A epifania descrita por Joyce em “O retrato do artista quando jovem” é aprofundada em meninos roseanos e em temas seculares nos seus contos, mas sempre atuais a esses homens que em condição se igualam aos que questionavam o mundo desde os tempos primevos.

“A gente cresce sempre sem saber para onde”. Mas cresce de fato também a tentativa de querer crescer pra acomodar conceitos, crenças, costumes, ideologias que orbitam e das quais não nos podemos livrar, tamanha é a força gravitacional de nosso comodismo e aceitação. A não-aceitação imediata é característica do Menino. Ela ocasiona a dúvida, a desconfiança, e depois se converte em aceitação, em experiência. “O Menino não entendia. A mata, as mais negras árvores, eram um montão demais; o mundo”. (ROSA, 1988, p.11).
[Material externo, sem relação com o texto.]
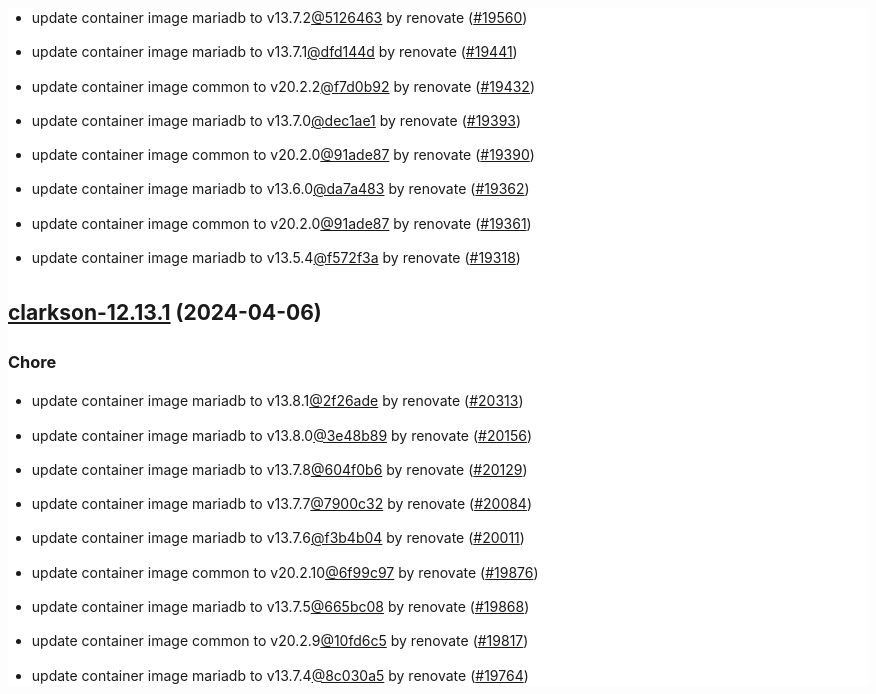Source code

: - update container image mariadb to v13.7.2[@5126463](https://github.com/5126463) by renovate ([#19560](https://github.com/truecharts/charts/issues/19560))

- update container image mariadb to v13.7.1[@dfd144d](https://github.com/dfd144d) by renovate ([#19441](https://github.com/truecharts/charts/issues/19441))

- update container image common to v20.2.2[@f7d0b92](https://github.com/f7d0b92) by renovate ([#19432](https://github.com/truecharts/charts/issues/19432))

- update container image mariadb to v13.7.0[@dec1ae1](https://github.com/dec1ae1) by renovate ([#19393](https://github.com/truecharts/charts/issues/19393))

- update container image common to v20.2.0[@91ade87](https://github.com/91ade87) by renovate ([#19390](https://github.com/truecharts/charts/issues/19390))

- update container image mariadb to v13.6.0[@da7a483](https://github.com/da7a483) by renovate ([#19362](https://github.com/truecharts/charts/issues/19362))

- update container image common to v20.2.0[@91ade87](https://github.com/91ade87) by renovate ([#19361](https://github.com/truecharts/charts/issues/19361))

- update container image mariadb to v13.5.4[@f572f3a](https://github.com/f572f3a) by renovate ([#19318](https://github.com/truecharts/charts/issues/19318))


## [clarkson-12.13.1](https://github.com/truecharts/charts/compare/clarkson-12.9.0...clarkson-12.13.1) (2024-04-06)

### Chore



- update container image mariadb to v13.8.1[@2f26ade](https://github.com/2f26ade) by renovate ([#20313](https://github.com/truecharts/charts/issues/20313))

- update container image mariadb to v13.8.0[@3e48b89](https://github.com/3e48b89) by renovate ([#20156](https://github.com/truecharts/charts/issues/20156))

- update container image mariadb to v13.7.8[@604f0b6](https://github.com/604f0b6) by renovate ([#20129](https://github.com/truecharts/charts/issues/20129))

- update container image mariadb to v13.7.7[@7900c32](https://github.com/7900c32) by renovate ([#20084](https://github.com/truecharts/charts/issues/20084))

- update container image mariadb to v13.7.6[@f3b4b04](https://github.com/f3b4b04) by renovate ([#20011](https://github.com/truecharts/charts/issues/20011))

- update container image common to v20.2.10[@6f99c97](https://github.com/6f99c97) by renovate ([#19876](https://github.com/truecharts/charts/issues/19876))

- update container image mariadb to v13.7.5[@665bc08](https://github.com/665bc08) by renovate ([#19868](https://github.com/truecharts/charts/issues/19868))

- update container image common to v20.2.9[@10fd6c5](https://github.com/10fd6c5) by renovate ([#19817](https://github.com/truecharts/charts/issues/19817))

- update container image mariadb to v13.7.4[@8c030a5](https://github.com/8c030a5) by renovate ([#19764](https://github.com/truecharts/charts/issues/19764))
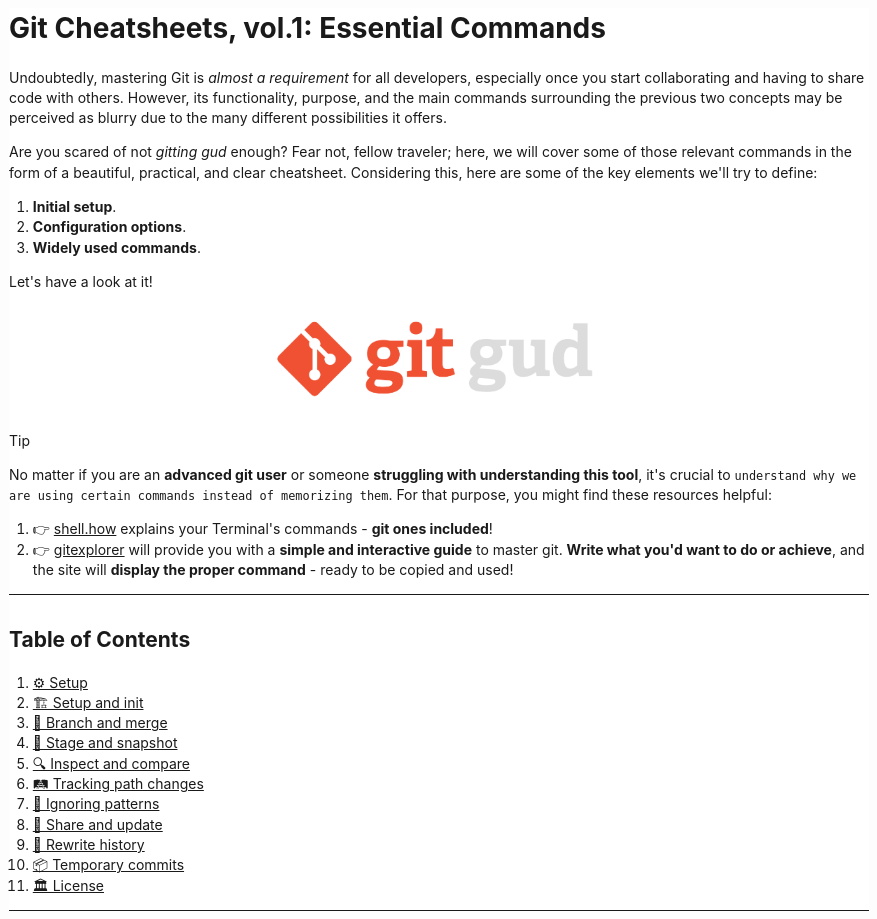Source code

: # Git Cheatsheets, vol.1: Essential Commands

Undoubtedly, mastering Git is _almost a requirement_ for all developers, especially once you start collaborating and having to share code with others. However, its functionality, purpose, and the main commands surrounding the previous two concepts may be perceived as blurry due to the many different possibilities it offers.

Are you scared of not _gitting gud_ enough? Fear not, fellow traveler; here, we will cover some of those relevant commands in the form of a beautiful, practical, and clear cheatsheet. Considering this, here are some of the key elements we'll try to define:

1. **Initial setup**.
2. **Configuration options**.
3. **Widely used commands**. 

Let's have a look at it!

<p align="center">
  <img src="../../images/git-very-gud.png" width="350px" alt="The git logo followed by the word 'gud'.">
</p>

> [!TIP]
> No matter if you are an **advanced git user** or someone **struggling with understanding this tool**, it's crucial to `understand why we are using certain commands instead of memorizing them`. For that purpose, you might find these resources helpful:
> 1. 👉 [shell.how](https://www.shell.how/) explains your Terminal's commands - **git ones included**!
> 2. 👉 [gitexplorer](https://gitexplorer.com/) will provide you with a **simple and interactive guide** to master git. **Write what you'd want to do or achieve**, and the site will **display the proper command** - ready to be copied and used!

---

## Table of Contents

1. [⚙️ Setup](#-setup)
2. [🏗️ Setup and init](#-setup-and-init)
3. [🌿 Branch and merge](#-branch-and-merge)
4. [📸 Stage and snapshot](#-stage-and-snapshot)
5. [🔍 Inspect and compare](#-inspect-and-compare)
6. [🛤️ Tracking path changes](#-tracking-path-changes)
7. [🙈 Ignoring patterns](#-ignoring-patterns)
8. [🔄 Share and update](#-share-and-update)
9. [📝 Rewrite history](#-rewrite-history)
10. [📦 Temporary commits](#-temporary-commits)
11. [🏛 License](#-license)

---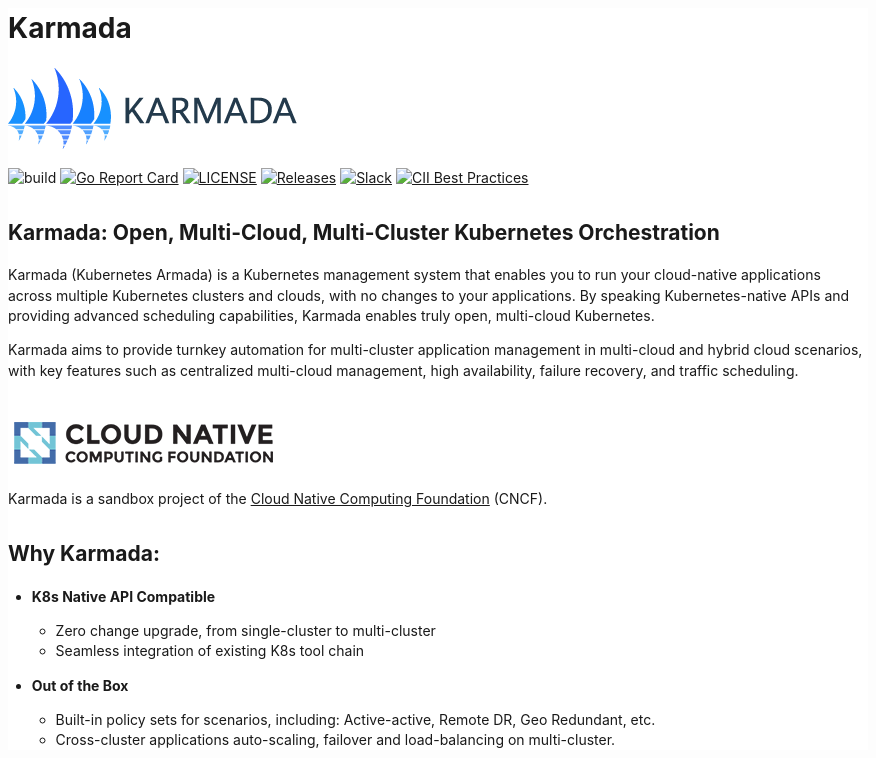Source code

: # Karmada

![Karmada-logo](docs/images/Karmada-logo-horizontal-color.png)


![build](https://github.com/karmada-io/karmada/actions/workflows/ci.yml/badge.svg)
[![Go Report Card](https://goreportcard.com/badge/github.com/karmada-io/karmada)](https://goreportcard.com/report/github.com/karmada-io/karmada)
[![LICENSE](https://img.shields.io/github/license/karmada-io/karmada.svg)](/LICENSE)
[![Releases](https://img.shields.io/github/release/karmada-io/karmada/all.svg)](https://github.com/karmada-io/karmada/releases)
[![Slack](https://img.shields.io/badge/slack-join-brightgreen)](https://join.slack.com/t/karmada-io/shared_invite/zt-omhy1wfa-LmAkCLfpDMnBjVXp3_U~0w)
[![CII Best Practices](https://bestpractices.coreinfrastructure.org/projects/5301/badge)](https://bestpractices.coreinfrastructure.org/projects/5301)

## Karmada: Open, Multi-Cloud, Multi-Cluster Kubernetes Orchestration

Karmada (Kubernetes Armada) is a Kubernetes management system that enables you to run your cloud-native applications across multiple Kubernetes clusters and clouds, with no changes to your applications. By speaking Kubernetes-native APIs and providing advanced scheduling capabilities, Karmada enables truly open, multi-cloud Kubernetes.

Karmada aims to provide turnkey automation for multi-cluster application management in multi-cloud and hybrid cloud scenarios,
with key features such as centralized multi-cloud management, high availability, failure recovery, and traffic scheduling.

![cncf_logo](docs/images/cncf-logo.png)

Karmada is a sandbox project of the [Cloud Native Computing Foundation](https://cncf.io/) (CNCF).

## Why Karmada:
- __K8s Native API Compatible__
    - Zero change upgrade, from single-cluster to multi-cluster
    - Seamless integration of existing K8s tool chain

- __Out of the Box__
    - Built-in policy sets for scenarios, including: Active-active, Remote DR, Geo Redundant, etc.
    - Cross-cluster applications auto-scaling, failover and load-balancing on multi-cluster.
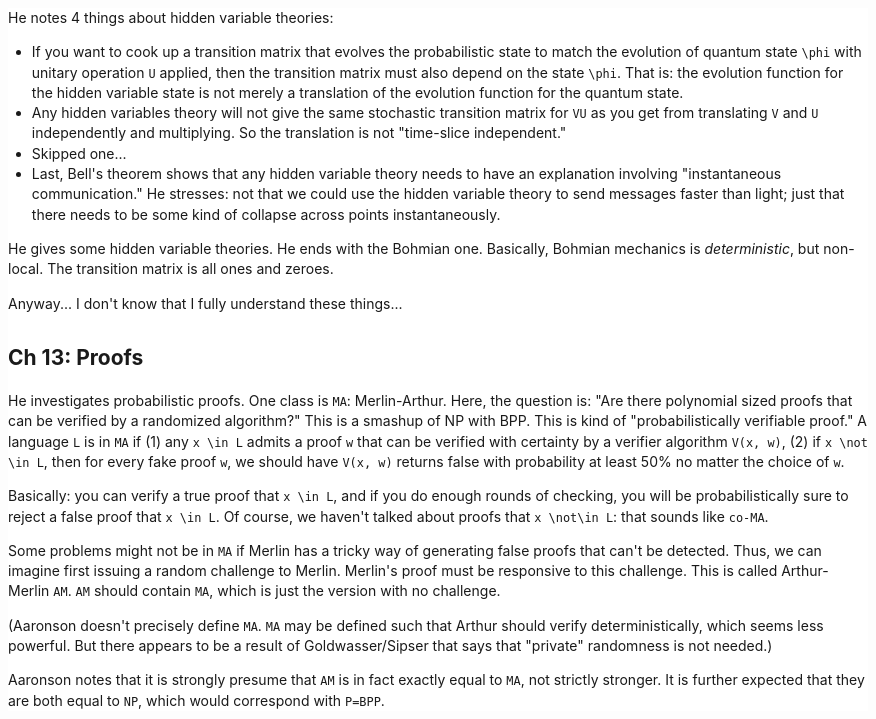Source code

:He notes 4 things about hidden variable theories:

- If you want to cook up a transition matrix that evolves the
  probabilistic state to match the evolution of quantum state `\phi`
  with unitary operation `U` applied, then the transition matrix must
  also depend on the state `\phi`. That is: the evolution function for
  the hidden variable state is not merely a translation of the evolution
  function for the quantum state.
- Any hidden variables theory will not give the same stochastic
  transition matrix for `VU` as you get from translating `V` and `U`
  independently and multiplying. So the translation is not "time-slice
  independent."
- Skipped one...
- Last, Bell's theorem shows that any hidden variable theory needs to
  have an explanation involving "instantaneous communication." He
  stresses: not that we could use the hidden variable theory to send
  messages faster than light; just that there needs to be some kind of
  collapse across points instantaneously.

He gives some hidden variable theories. He ends with the Bohmian one.
Basically, Bohmian mechanics is _deterministic_, but non-local. The
transition matrix is all ones and zeroes.

Anyway... I don't know that I fully understand these things...

## Ch 13: Proofs

He investigates probabilistic proofs. One class is `MA`: Merlin-Arthur.
Here, the question is: "Are there polynomial sized proofs that can be
verified by a randomized algorithm?" This is a smashup of NP with BPP.
This is kind of "probabilistically verifiable proof." A language `L` is
in `MA` if (1) any `x \in L` admits a proof `w` that can be verified
with certainty by a verifier algorithm `V(x, w)`, (2) if `x \not\in L`,
then for every fake proof `w`, we should have `V(x, w)` returns false
with probability at least 50% no matter the choice of `w`.

Basically: you can verify a true proof that `x \in L`, and if you do
enough rounds of checking, you will be probabilistically sure to reject
a false proof that `x \in L`. Of course, we haven't talked about proofs
that `x \not\in L`: that sounds like `co-MA`.

Some problems might not be in `MA` if Merlin has a tricky way of
generating false proofs that can't be detected. Thus, we can imagine
first issuing a random challenge to Merlin. Merlin's proof must be
responsive to this challenge. This is called Arthur-Merlin `AM`. `AM`
should contain `MA`, which is just the version with no challenge.

(Aaronson doesn't precisely define `MA`. `MA` may be defined such that
Arthur should verify deterministically, which seems less powerful. But
there appears to be a result of Goldwasser/Sipser that says that
"private" randomness is not needed.)

Aaronson notes that it is strongly presume that `AM` is in fact exactly
equal to `MA`, not strictly stronger. It is further expected that they
are both equal to `NP`, which would correspond with `P=BPP`.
Relegadas a condição de aceitadores estão as crianças. Devem aceitar para compreender o universo a elas mostrado: o único universo possível, o do adulto. Ele (o adulto) escreve para elas. Ele dita de seu ponto de vista. Quando faz o texto para os jovens quer se automatizar, se plasmar numa criança em óptica, portanto artificial, e não em essência, como Rosa, o que culmina na criança adulta que lê seus textos e com eles se identifica. Não era pretensão do autor escrever aos pequenos, mas (também) mostrar que o pensamento epifânico neles acontece a todo o tempo. Talvez por não ser juvenil que a criança de Guimarães Rosa só é entendida pelos adultos, quando entendidas. Infantil é a época, o ensino, o confrontar as descobertas. O processo é inverso: não é a criança que descobre pelo adulto, mas nós adultos que descobrimos e relembramos descobertas com essas crianças roseanas.

O Menino que descobre o peru galante também descobre a morte e o afastamento, descobre que as alegrias nem sempre duram muito, que as aparências podem enganar. Esse Menino evoca toda uma consciência de descobertas no leitor, dialogamos nossas próprias epifanias com a acima relatada. O conceito de alegria na mente dele se alterou, e ao lermos o texto, também na nossa.

Tudo se amaciava na tristeza. Até o dia; isto era: já o vir da noite. Porém, o subir da noitinha é sempre sofrido assim, em toda a parte. O silêncio saía de seus guardados. O Menino, timorato, aquietava-se com o próprio quebranto: alguma força, nele, trabalhava por arraigar raízes, aumentar-lhe alma. (ROSA, 1988, p. 11)


Nossa mente se esforça por acomodar os novos conceitos e experiências que as epifanias nos colocam. Mas se há a descoberta e ela nem sempre é agradável, há também e consequentemente a tristeza causada pela saudade dos melhores tempos. Metaforicamente o autor coloca o dia e a noite, a penumbra, o “subir da noite”. Em “As margens da alegria” essa imagem é constante, a hora em que não podemos divisar com precisão os fatos. Relembramos coisas que podem enganar a mente por falta de clareza (ou claridade), até os próprios conceitos e idéias que por não estarem claros nos levam à incerteza: “Mal dava para se ver, no escurecendo”.

Nebulosas às vezes são as lembranças, como em Graciliano. Nuvens ou penumbras bloqueiam o conhecimento, mas incitam a imaginação. O confrontar dessas e sua conseqüente ligação ocasionam o desconforto, embora nos dê força para as vivências futuras. Talvez viver seja contemplar as margens do rio da alegria, mas sabendo que estamos à margem.

Bibliografia
HEIDEGGER, M. Ser e tempo. Parte I. Petrópolis: Vozes, 2002.
JOYCE, J. Um retrato do artista quando jovem. Rio de Janeiro: Objetiva, 2006.
ROSA, J. G. Primeiras estórias. Rio de Janeiro: Nova Fronteira, 1988.
ROSA, J.G. Tutaméia. Rio de Janeiro: José Olympio, 1969.